Surprise demand for mobile TV
Despite bleak predictions from analysts regarding the potential success of mobile TV in SA, research indicates its popularity has boomed in recent months.
However, while demand is on the rise, the technology required to access mobile TV remains out of reach of the consumer.
World Wide Worx MD Arthur Goldstuck notes that the newfound interest in mobile TV offerings was a big surprise in the research firm's 2011 Mobile Consumer Study, as this year's findings have bucked the trend.
“In the Mobile Consumer in SA 2011 report, we found that massive appetite for mobile TV had emerged subsequent to the licensing, whereas there had been none for the past four years,” explains Goldstuck.
“The industry has an opportunity to regain the lost momentum that was almost achieved in 2006, when mobile TV was first announced by MTN to coincide with the Fifa World Cup, in Germany. At the time, 12% of the market was saying they would try it.
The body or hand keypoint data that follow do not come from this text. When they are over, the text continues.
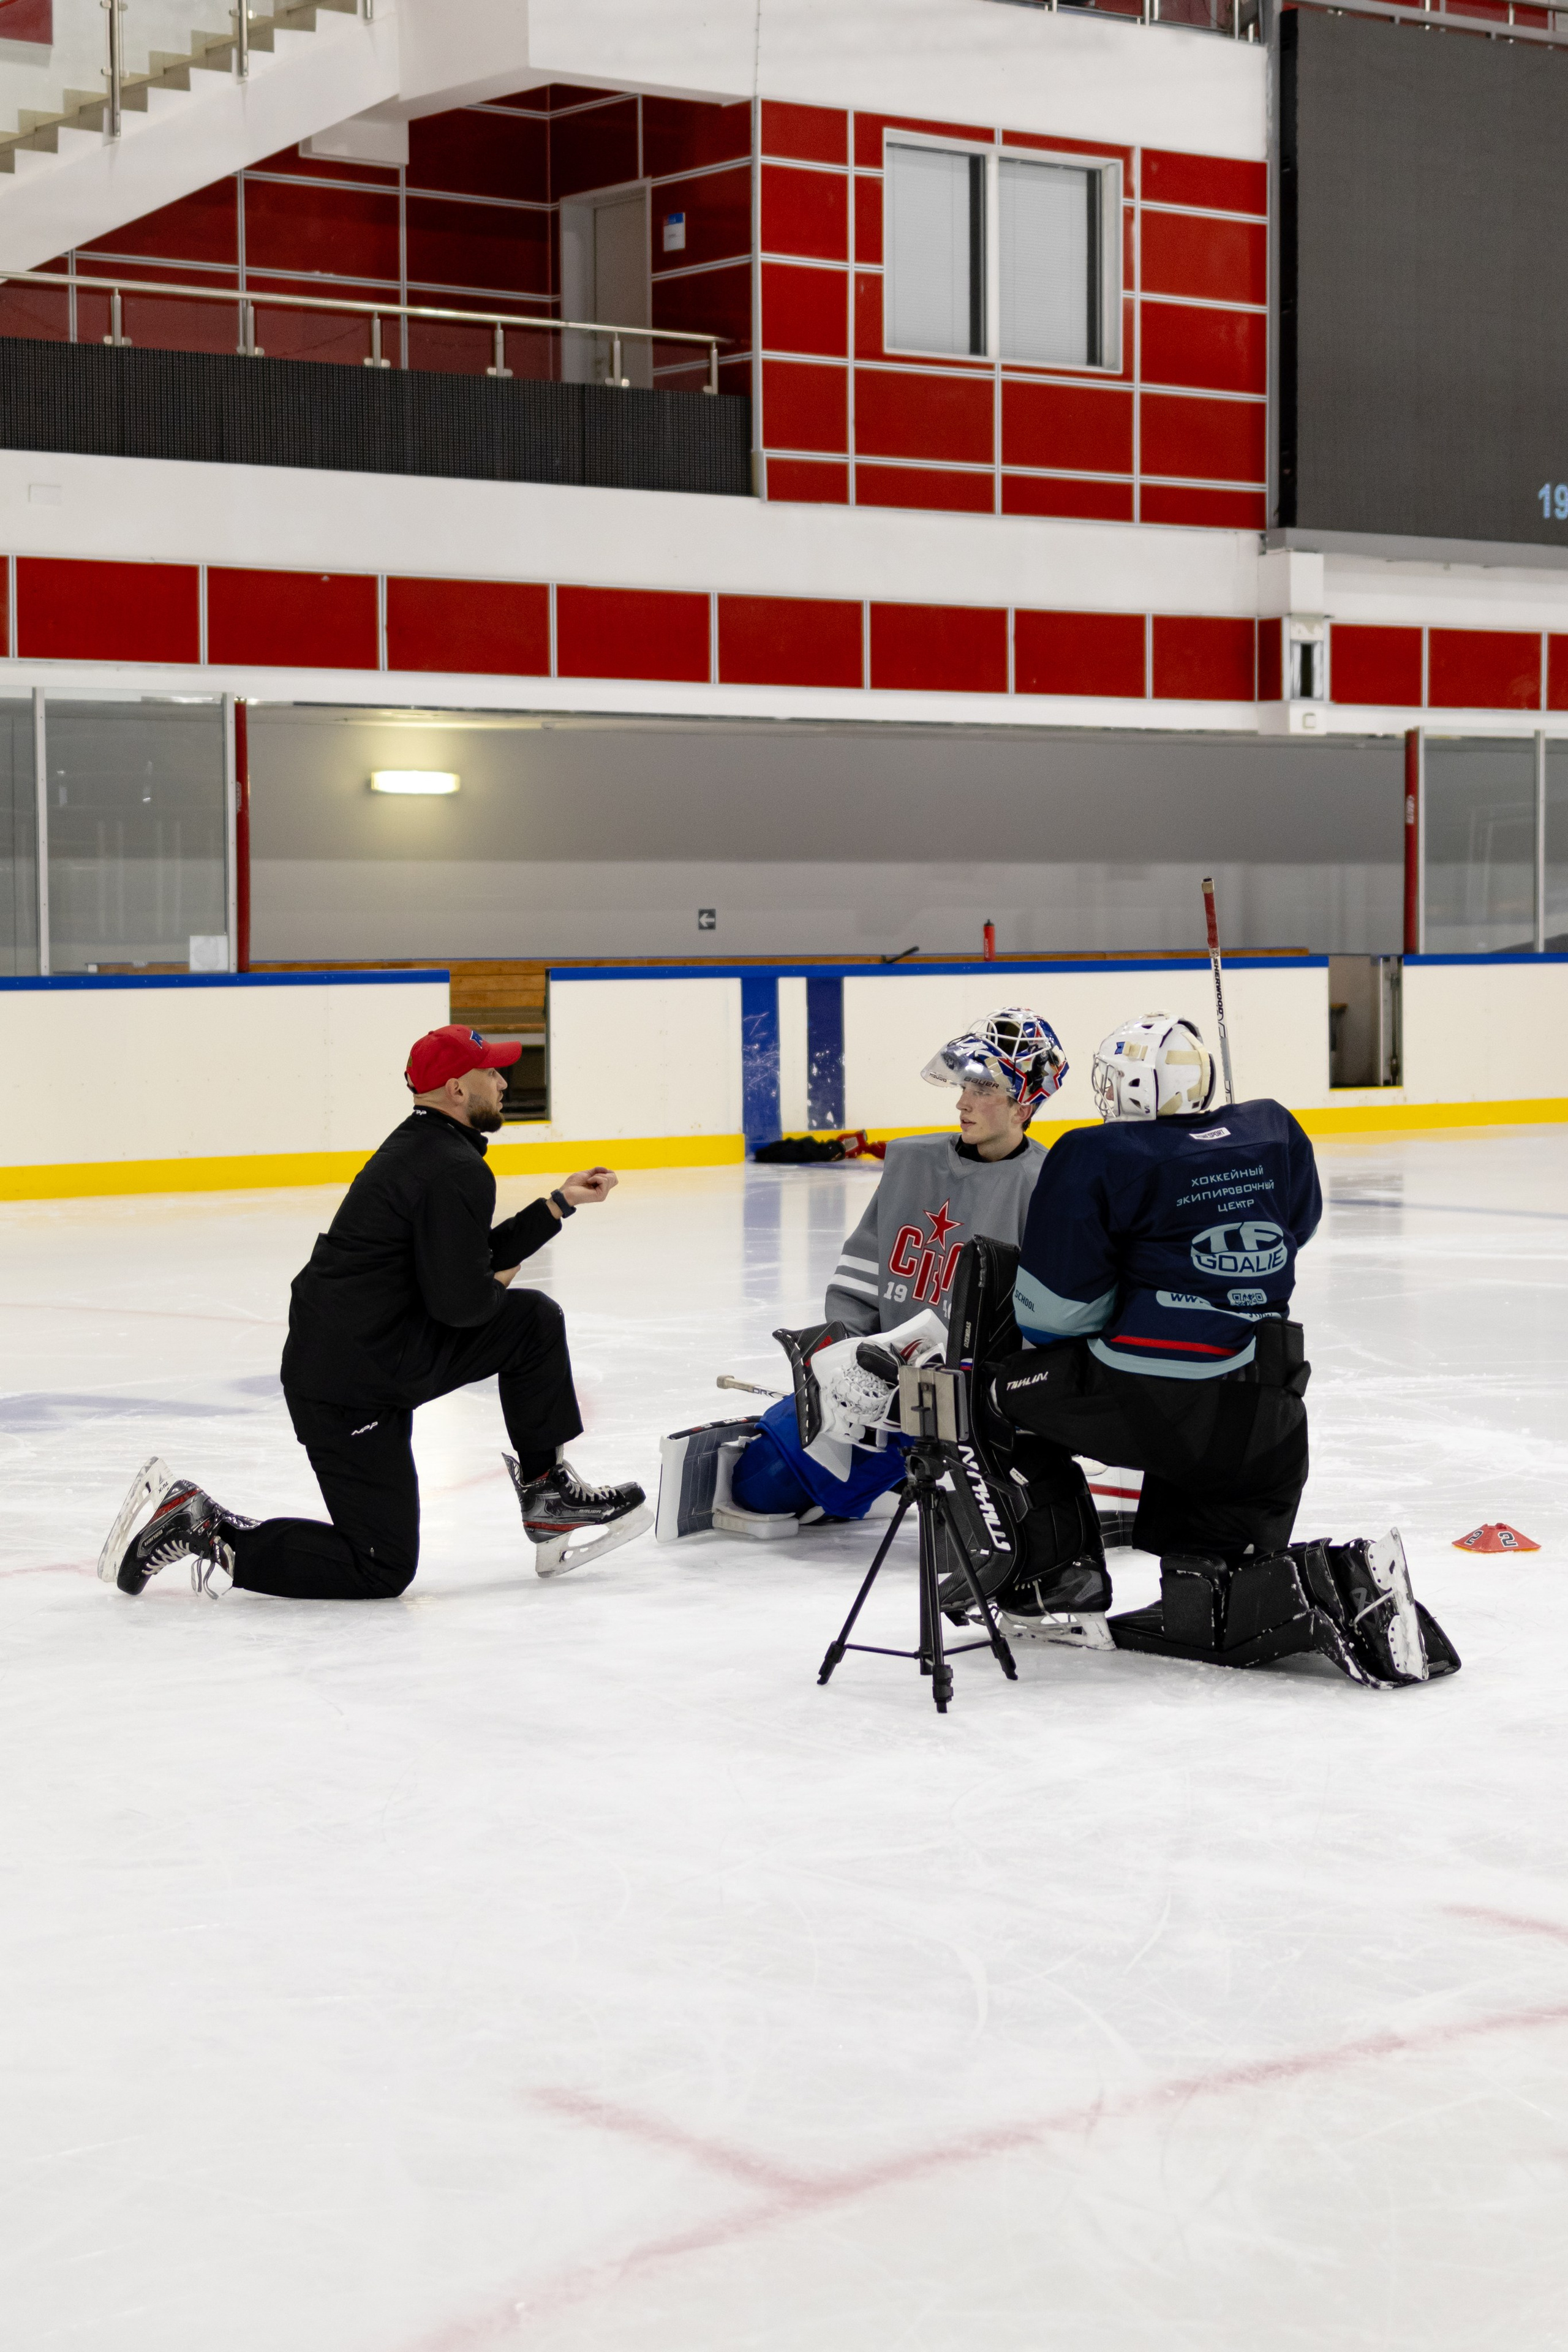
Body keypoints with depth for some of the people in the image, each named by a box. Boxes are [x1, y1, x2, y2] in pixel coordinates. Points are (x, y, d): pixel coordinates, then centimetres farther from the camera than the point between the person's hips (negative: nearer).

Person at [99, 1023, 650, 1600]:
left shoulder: (420, 1146, 13)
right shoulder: (456, 1172, -18)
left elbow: (473, 1259, 21)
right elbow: (461, 1302, -21)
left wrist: (561, 1203, 21)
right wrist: (497, 1288, 1)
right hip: (352, 1390, -10)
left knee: (535, 1320, 13)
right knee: (382, 1569, -3)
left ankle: (548, 1494, 20)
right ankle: (202, 1530, -4)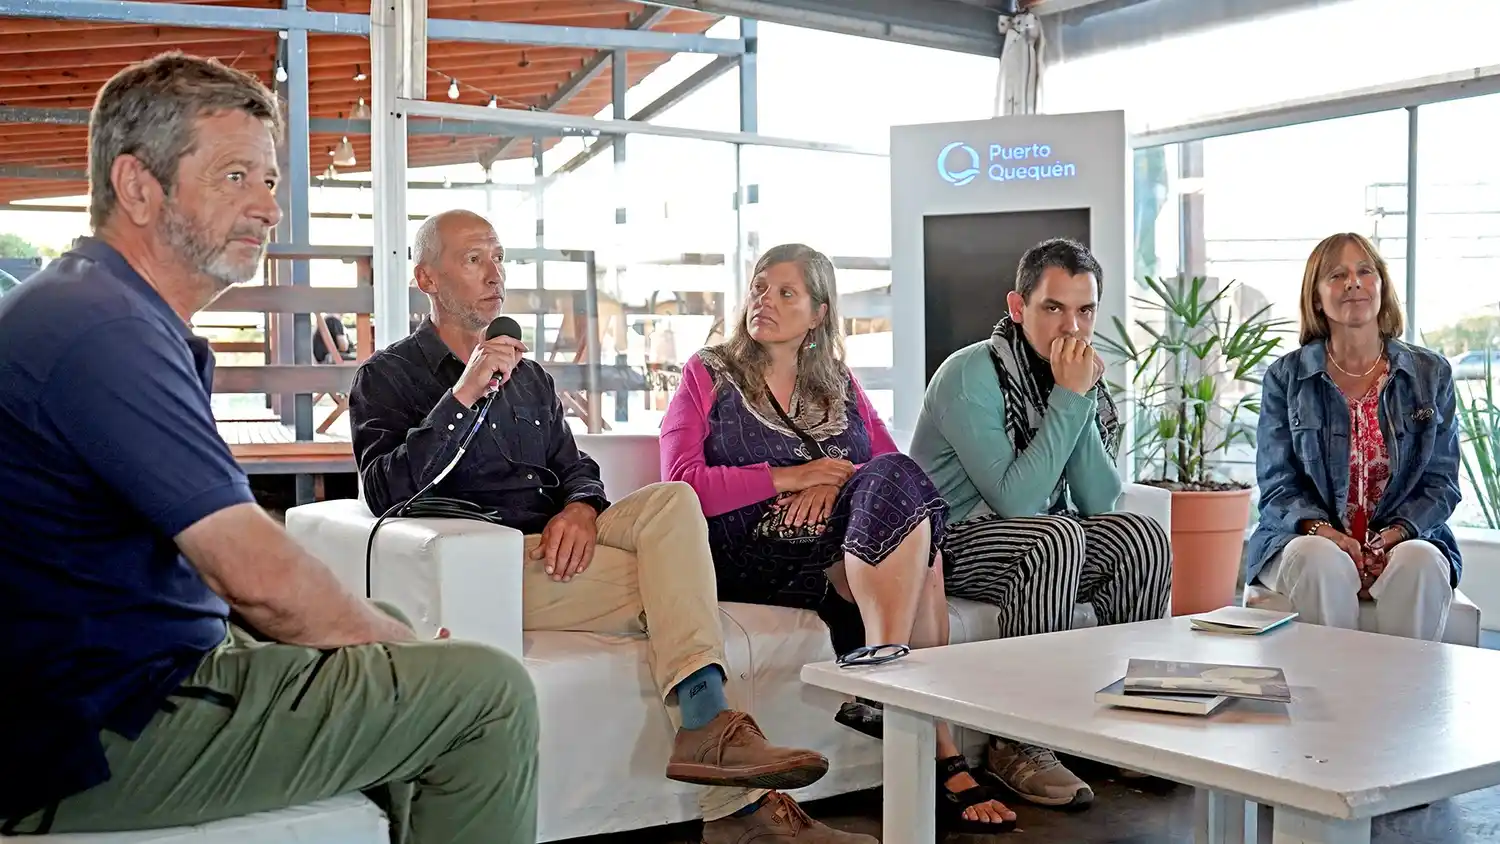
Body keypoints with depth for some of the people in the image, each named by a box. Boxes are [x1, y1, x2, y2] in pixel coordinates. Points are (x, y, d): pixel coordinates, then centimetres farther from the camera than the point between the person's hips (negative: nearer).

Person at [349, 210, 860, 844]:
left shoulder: (529, 376, 27)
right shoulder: (388, 376, 6)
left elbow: (575, 466, 20)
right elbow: (387, 494, -9)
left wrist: (581, 508, -6)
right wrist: (463, 396, -17)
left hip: (559, 546, 6)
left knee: (672, 500, -23)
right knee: (676, 587, -23)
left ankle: (708, 726, -32)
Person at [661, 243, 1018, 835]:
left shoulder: (840, 386, 24)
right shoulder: (708, 376, 13)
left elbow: (896, 467, 11)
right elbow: (681, 485, -3)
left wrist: (839, 482, -12)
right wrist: (792, 477, -12)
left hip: (855, 553, 4)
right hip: (754, 558, -4)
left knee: (893, 481, -31)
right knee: (897, 482, -30)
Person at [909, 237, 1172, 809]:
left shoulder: (1082, 378, 4)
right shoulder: (970, 375, -18)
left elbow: (1099, 503, -5)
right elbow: (1015, 499, -26)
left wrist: (1084, 401, -16)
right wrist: (1069, 399, -23)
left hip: (1036, 544, 7)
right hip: (948, 547, -7)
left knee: (1141, 536, -16)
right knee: (1057, 537, -33)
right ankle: (1018, 743, -25)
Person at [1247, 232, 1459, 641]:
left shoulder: (1431, 373, 8)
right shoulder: (1286, 377, 4)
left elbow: (1441, 483, 7)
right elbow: (1277, 485, 1)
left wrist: (1395, 535, -13)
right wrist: (1324, 531, -19)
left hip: (1407, 539, 1)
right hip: (1306, 537, -1)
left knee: (1420, 562, -32)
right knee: (1320, 559, -35)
A year later, when neither TV-capable phones nor licences had arrived, this dropped to 1%,” he explains.
However, towards the end of last year, after much controversy, the communications regulator awarded the first mobile TV licences to two successful applicants: MultiChoice and etv.
Shortly after receiving their licences, MultiChoice and etv came to market with DStv Mobile - a joint offering. MultiChoice declined to provide subscribership figures, but noted that uptake was encouraging.
The licences afforded the two applicants access to the spectrum required to broadcast mobile TV over the DVB-H (Digital Video Broadcasting - Handheld) broadcasting format.
With the licences, the broadcasters were able to offer true mobile TV, not to be confused with mobile TV services available in the market, which run on 3G network technology.
At the time, analysts pointed out that the high cost and poor quality of the 3G alternative had set a negative precedent for the future of mobile TV. Moreover, analysts pointed out that mobile TV had not really taken off elsewhere in the world and predicted limited success for the local offerings.
But Goldstuck comments that, six months later, research indicates otherwise.
“Now, with licences issued and marketing campaigns intensifying, our Mobile Consumer in SA 2011 study shows that more than one in 10 respondents are keen to take up mobile TV now, compared with just one in 100 over the past few years,” he states.
“This reinforces a rule we discovered some years ago with WiMax: if there is a technology that is ready, but not available, and its availability is continually delayed, interest dries up. But once the technology becomes available, if it hasn't been superseded, enthusiasm leaps,” explains Goldstuck.
But while enthusiasm might be peaking for mobile TV, DVB-H-enabled devices remain limited.
Users can only access DStv Mobile through cellphones that are enabled for the DVB-H broadcasting format, or through a mobile decoder for WiFi-enabled devices, called the Drifta. However, a Drifta unit will set consumers back R599.
“Viewing TV broadcasts via DVB-H handsets will still be limited by the small number of capable handsets in the market,” argues Goldstuck.
The DVB-H-enabled cellphones available in SA are limited to the Nokia 5330, Nokia N96 and ZTE F900.
DStv says it will extend access from Nokia, Samsung, ZTE, iPhone, iPad, and iPod devices and PCs, to BlackBerry, Android, and series 60 Nokia handsets and Mac computers this year.
The broadcaster concedes that the challenge is to get more lower-end DVB-H-enabled cellphones in the market so that broadcast mobile TV can be more accessible.
Coverage is also limited and currently only available in certain areas: the major centres of Johannesburg, Pretoria, Soweto, Cape Town, Port Elizabeth, Polokwane, Mbombela, Rustenburg, Bloemfontein and Durban.
With so many issues facing strong uptake, Goldstuck maintains that, while early adopters will enjoy the service, no one will use it as a replacement for TV.